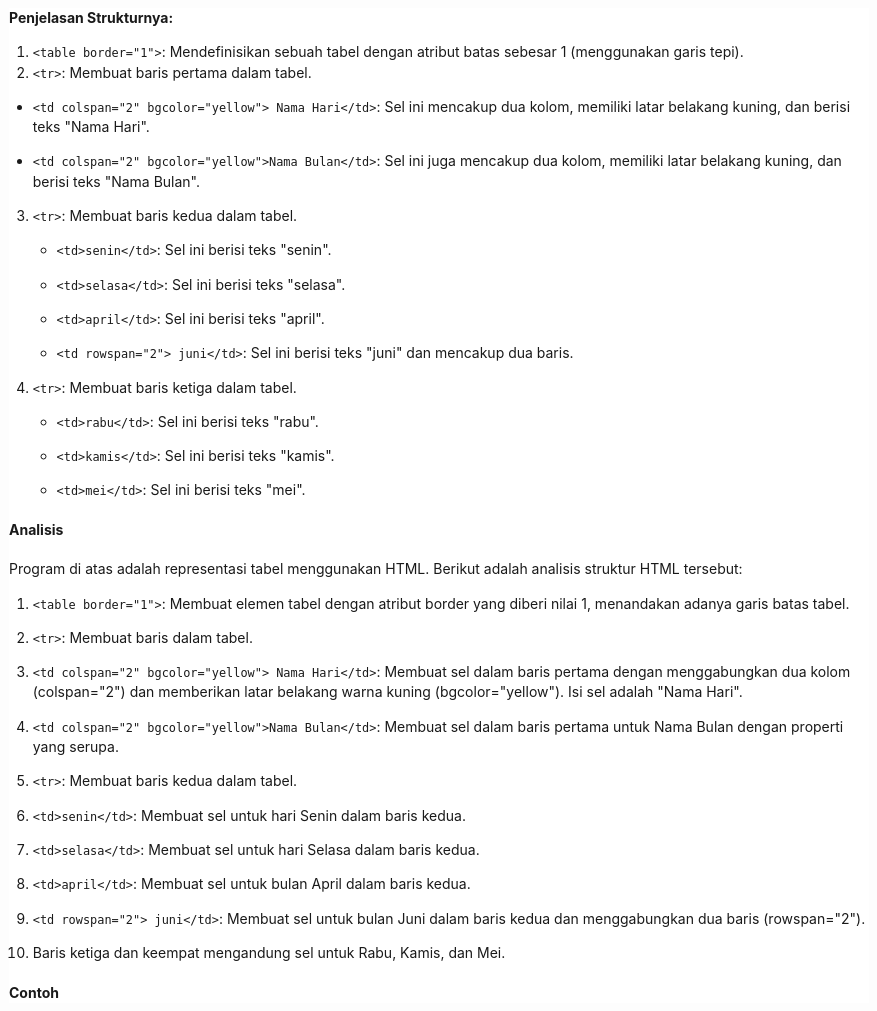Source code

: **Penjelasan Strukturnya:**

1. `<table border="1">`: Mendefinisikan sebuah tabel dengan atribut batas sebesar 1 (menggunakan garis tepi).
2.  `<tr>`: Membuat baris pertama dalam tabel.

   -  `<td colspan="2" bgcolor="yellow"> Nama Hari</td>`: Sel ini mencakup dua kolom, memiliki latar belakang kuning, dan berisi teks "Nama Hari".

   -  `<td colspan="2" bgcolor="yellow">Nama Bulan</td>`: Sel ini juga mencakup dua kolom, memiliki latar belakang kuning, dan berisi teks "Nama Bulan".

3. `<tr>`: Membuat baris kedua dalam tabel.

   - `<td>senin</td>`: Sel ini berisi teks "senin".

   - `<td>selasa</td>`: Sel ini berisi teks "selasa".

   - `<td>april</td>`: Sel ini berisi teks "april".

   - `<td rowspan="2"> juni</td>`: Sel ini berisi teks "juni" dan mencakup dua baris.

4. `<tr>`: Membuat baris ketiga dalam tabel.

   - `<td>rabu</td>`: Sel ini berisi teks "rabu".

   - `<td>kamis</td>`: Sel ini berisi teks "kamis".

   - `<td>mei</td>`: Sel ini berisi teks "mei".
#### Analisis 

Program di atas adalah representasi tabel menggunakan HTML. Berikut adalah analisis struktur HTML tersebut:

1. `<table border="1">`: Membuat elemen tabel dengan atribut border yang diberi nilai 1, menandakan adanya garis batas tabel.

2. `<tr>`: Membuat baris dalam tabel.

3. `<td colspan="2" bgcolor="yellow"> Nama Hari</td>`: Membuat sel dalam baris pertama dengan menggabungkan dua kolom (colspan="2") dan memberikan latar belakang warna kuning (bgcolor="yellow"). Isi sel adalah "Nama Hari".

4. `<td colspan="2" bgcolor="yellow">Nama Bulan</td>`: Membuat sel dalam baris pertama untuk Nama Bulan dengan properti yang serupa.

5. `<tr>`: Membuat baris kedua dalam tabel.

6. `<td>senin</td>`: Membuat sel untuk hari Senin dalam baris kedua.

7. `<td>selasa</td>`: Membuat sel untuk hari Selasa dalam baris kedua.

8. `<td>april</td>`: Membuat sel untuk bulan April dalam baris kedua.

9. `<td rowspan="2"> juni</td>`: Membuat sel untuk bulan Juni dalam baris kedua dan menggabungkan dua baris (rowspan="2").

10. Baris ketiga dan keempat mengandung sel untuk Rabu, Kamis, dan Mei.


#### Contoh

• • • • •

Exercise goal:
In the entries above, the lines from the one bearing "(menggunakan garis tepi)." up to and including the one bearing "baris dalam tabel." should be transcribed exactly; no other line is wanted.

Response area:
1. `<table border="1">`: Mendefinisikan sebuah tabel dengan atribut batas sebesar 1 (menggunakan garis tepi).
2.  `<tr>`: Membuat baris pertama dalam tabel.

   -  `<td colspan="2" bgcolor="yellow"> Nama Hari</td>`: Sel ini mencakup dua kolom, memiliki latar belakang kuning, dan berisi teks "Nama Hari".

   -  `<td colspan="2" bgcolor="yellow">Nama Bulan</td>`: Sel ini juga mencakup dua kolom, memiliki latar belakang kuning, dan berisi teks "Nama Bulan".

3. `<tr>`: Membuat baris kedua dalam tabel.

   - `<td>senin</td>`: Sel ini berisi teks "senin".

   - `<td>selasa</td>`: Sel ini berisi teks "selasa".

   - `<td>april</td>`: Sel ini berisi teks "april".

   - `<td rowspan="2"> juni</td>`: Sel ini berisi teks "juni" dan mencakup dua baris.

4. `<tr>`: Membuat baris ketiga dalam tabel.

   - `<td>rabu</td>`: Sel ini berisi teks "rabu".

   - `<td>kamis</td>`: Sel ini berisi teks "kamis".

   - `<td>mei</td>`: Sel ini berisi teks "mei".
#### Analisis 

Program di atas adalah representasi tabel menggunakan HTML. Berikut adalah analisis struktur HTML tersebut:

1. `<table border="1">`: Membuat elemen tabel dengan atribut border yang diberi nilai 1, menandakan adanya garis batas tabel.

2. `<tr>`: Membuat baris dalam tabel.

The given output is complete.